> _À faire_:
1) Traduisez en anglais cette phrase de l’article sur le catholicisme libéral : « Alors, aux mystiques succèdent les politiques. »
2) Transcrivez sans modification le passage de l’article sur le catholicisme libéral qui s’ouvre sur les mots contenant "Mais le groupe" et se termine par "premier coup d’arrêt.".

Grande Encyclopédie Larousse 1971-1976Éd. 1971-1976
C

catholicisme libéral (suite)

Tandis que ceux-ci s’efforcent de libéraliser l’aspect ultra de la Restauration, Félicité Robert de La Mennais (1782-1854) abandonne celui-ci et réclame pour l’Église, dans un État libre, la liberté complète. Ses idées, il les exprime particulièrement dans son Essai sur l’indifférence en matière de religion (1817-1823) et dans ses traités De la religion considérée dans ses rapports avec l’ordre politique et social (1825) et Des progrès de la Révolution et de la guerre contre l’Église (1829). Il groupe autour de lui des jeunes disciples enthousiastes : Philippe Olympe Gerbet (1798-1864), dom Prosper Guéranger (1805-1875), Charles de Coux (1787-1864), Lacordaire*, Montalembert*... En août 1830, il lance le journal l’Avenir, qui mène le combat en faveur de toutes les formes de la liberté, y compris celle des peuples opprimés, et dont l’action est doublée par un vaste mouvement d’action civique : l’Agence générale pour la défense de la liberté religieuse.

Mais le groupe de l’Avenir voit se développer contre lui une défiance qui atteint aussi bien le gouvernement de Louis-Philippe que l’épiscopat français et belge (notamment Mgr David d’Astros [1772-1851], archevêque de Toulouse), et aussi le pape. Les « pèlerins de Dieu et de la Liberté » — La Mennais, Lacordaire, Montalembert —, forts de leur bonne foi, n’obtiennent de Grégoire XVI qu’un accueil réservé (13 mars 1832), que suit, dès le 15 août, l’encyclique Mirari vos : celle-ci, en condamnant implicitement plusieurs positions des mennaisiens, marque, dans l’histoire du catholicisme libéral, le premier coup d’arrêt.

L’Avenir et l’Agence générale pour la défense de la liberté religieuse disparaissent. Si les rédacteurs de l’Avenir se soumettent à l’autorité pontificale, La Mennais, de qui on exige une rétractation positive, se regimbe et quitte bientôt l’Église, entraînant avec lui, dans sa conviction de l’impossibilité de converser avec Rome, toute une partie de l’élite intellectuelle (Hugo, Sainte-Beuve).

Alors, aux mystiques succèdent les politiques. Les disciples de La Mennais restés fidèles à l’Église se mettent au service des causes concrètes, et notamment de la liberté de l’enseignement : la loi Guizot (28 juin 1833), établissant la liberté de l’enseignement primaire, et la loi Falloux (mars 1850), créant l’enseignement secondaire libre, sont leur œuvre. Par ailleurs, ils réclament, à l’encontre des articles organiques, la liberté des ordres religieux : et tandis que dom Guéranger fonde, à Solesmes, la congrégation bénédictine de France (1833-1837), Lacordaire se fait dominicain (1838) et réintroduit son ordre en France.

Cependant, la révolution de 1848 est accueillie d’une manière très diverse par les catholiques libéraux. D’un Frédéric Ozanam (1813-1853) enthousiaste à un Montalembert désespéré, les nuances sont nombreuses : Lacordaire siège à gauche de l’assemblée constituante, mais il la quitte très vite, par inquiétude ; Frédéric de Falloux (1811-1886), lui, tire parti des circonstances en faveur de l’enseignement catholique.

> _Données fournies_:
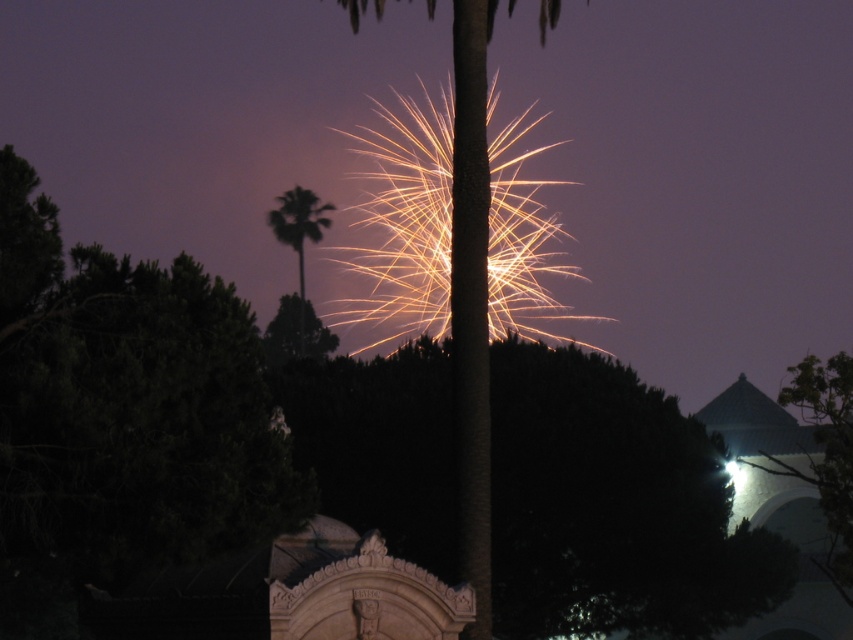
Is brown textured palm tree at center below green leafy palm tree at center?

Indeed, brown textured palm tree at center is positioned under green leafy palm tree at center.

Is point (456, 256) behind point (312, 216)?

That is False.

This screenshot has height=640, width=853. In order to click on brown textured palm tree at center in this screenshot , I will do [x=471, y=300].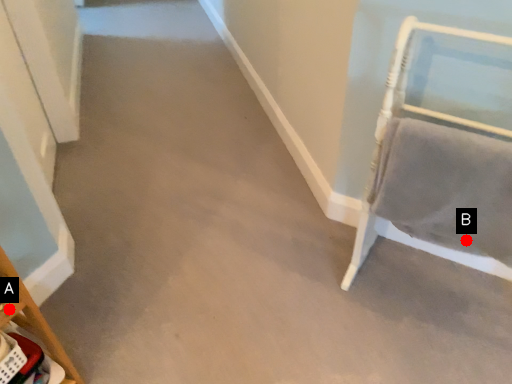
Question: Two points are circled on the image, labeled by A and B beside each circle. Among these points, which one is farthest from the camera?

Choices:
 (A) A is further
 (B) B is further

Answer: (B)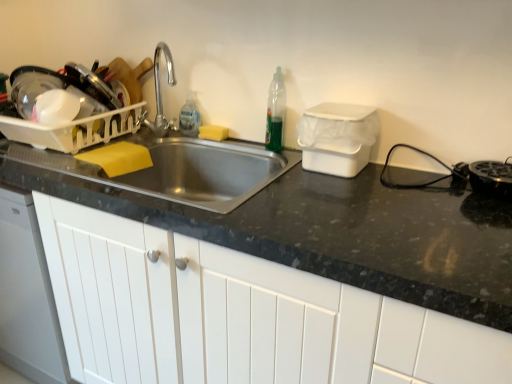
Question: From the image's perspective, would you say white plastic dish rack at left, which ranks as the first appliance in left-to-right order, is shown under black plastic toaster at right, the 1th appliance from the right?

Choices:
 (A) yes
 (B) no

Answer: (B)

Question: Would you say black plastic toaster at right, the 3th appliance positioned from the left, is part of white plastic dish rack at left, which ranks as the first appliance in left-to-right order,'s contents?

Choices:
 (A) yes
 (B) no

Answer: (B)

Question: Considering the relative sizes of white plastic dish rack at left, placed as the 3th appliance when sorted from right to left, and black plastic toaster at right, the 3th appliance positioned from the left, in the image provided, is white plastic dish rack at left, placed as the 3th appliance when sorted from right to left, wider than black plastic toaster at right, the 3th appliance positioned from the left,?

Choices:
 (A) no
 (B) yes

Answer: (B)

Question: From the image's perspective, does white plastic dish rack at left, placed as the 3th appliance when sorted from right to left, appear higher than black plastic toaster at right, the 1th appliance from the right?

Choices:
 (A) yes
 (B) no

Answer: (A)

Question: Is white plastic dish rack at left, which ranks as the first appliance in left-to-right order, positioned far away from black plastic toaster at right, the 1th appliance from the right?

Choices:
 (A) yes
 (B) no

Answer: (A)

Question: From a real-world perspective, is black plastic toaster at right, the 3th appliance positioned from the left, positioned above or below translucent plastic bottle at sink, which is counted as the first bottle, starting from the back?

Choices:
 (A) above
 (B) below

Answer: (B)

Question: Considering the relative positions of black plastic toaster at right, the 1th appliance from the right, and translucent plastic bottle at sink, the first bottle from the left, in the image provided, is black plastic toaster at right, the 1th appliance from the right, to the left or to the right of translucent plastic bottle at sink, the first bottle from the left,?

Choices:
 (A) right
 (B) left

Answer: (A)

Question: Considering the positions of point tap(470, 178) and point tap(187, 132), is point tap(470, 178) closer or farther from the camera than point tap(187, 132)?

Choices:
 (A) closer
 (B) farther

Answer: (A)

Question: Relative to translucent plastic bottle at sink, which is counted as the first bottle, starting from the back, is black plastic toaster at right, the 3th appliance positioned from the left, in front or behind?

Choices:
 (A) behind
 (B) front

Answer: (B)

Question: Which is correct: yellow sponge at sink is inside white matte cabinet at center, or outside of it?

Choices:
 (A) inside
 (B) outside

Answer: (B)

Question: Considering the positions of point (203, 137) and point (471, 329), is point (203, 137) closer or farther from the camera than point (471, 329)?

Choices:
 (A) closer
 (B) farther

Answer: (B)

Question: Considering the positions of yellow sponge at sink and white matte cabinet at center in the image, is yellow sponge at sink bigger or smaller than white matte cabinet at center?

Choices:
 (A) big
 (B) small

Answer: (B)

Question: Relative to white matte cabinet at center, is yellow sponge at sink in front or behind?

Choices:
 (A) behind
 (B) front

Answer: (A)

Question: Looking at their shapes, would you say translucent plastic bottle at sink, which is counted as the first bottle, starting from the back, is wider or thinner than black plastic toaster at right, the 1th appliance from the right?

Choices:
 (A) wide
 (B) thin

Answer: (B)

Question: Is translucent plastic bottle at sink, the first bottle from the left, to the left or to the right of black plastic toaster at right, the 3th appliance positioned from the left, in the image?

Choices:
 (A) left
 (B) right

Answer: (A)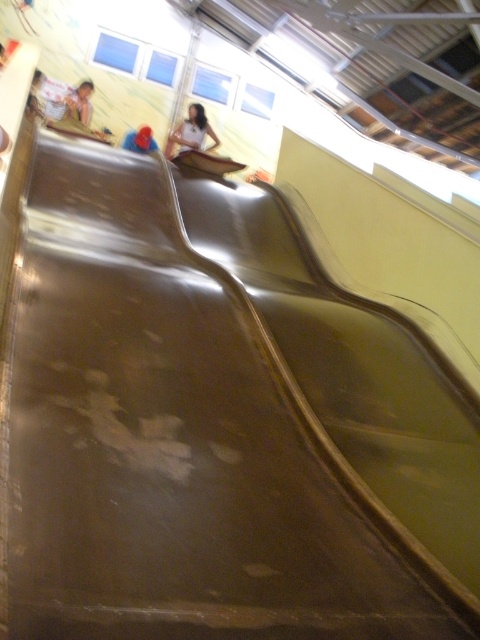
Image resolution: width=480 pixels, height=640 pixels. I want to click on smooth white shirt at upper center, so click(192, 131).

Is point (173, 144) positioned in front of point (151, 148)?

No, (173, 144) is behind (151, 148).

Image resolution: width=480 pixels, height=640 pixels. In order to click on smooth white shirt at upper center in this screenshot , I will do `click(192, 131)`.

Is smooth skin person at upper left further to the viewer compared to blue fabric at upper center?

Yes, it is behind blue fabric at upper center.

Is point (86, 93) positioned behind point (147, 150)?

Yes, it is behind point (147, 150).

The width and height of the screenshot is (480, 640). In order to click on smooth skin person at upper left in this screenshot , I will do (79, 104).

Is smooth white shirt at upper center to the right of smooth skin person at upper left from the viewer's perspective?

Yes, smooth white shirt at upper center is to the right of smooth skin person at upper left.

Between smooth white shirt at upper center and smooth skin person at upper left, which one has more height?

smooth skin person at upper left is taller.

Which is in front, point (192, 106) or point (75, 100)?

Point (192, 106) is in front.

Locate an element on the screen. smooth white shirt at upper center is located at coordinates (192, 131).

> _Réponses attendues_:
1) Then the mystics give way to the politicians.

2)
Mais le groupe de l’Avenir voit se développer contre lui une défiance qui atteint aussi bien le gouvernement de Louis-Philippe que l’épiscopat français et belge (notamment Mgr David d’Astros [1772-1851], archevêque de Toulouse), et aussi le pape. Les « pèlerins de Dieu et de la Liberté » — La Mennais, Lacordaire, Montalembert —, forts de leur bonne foi, n’obtiennent de Grégoire XVI qu’un accueil réservé (13 mars 1832), que suit, dès le 15 août, l’encyclique Mirari vos : celle-ci, en condamnant implicitement plusieurs positions des mennaisiens, marque, dans l’histoire du catholicisme libéral, le premier coup d’arrêt.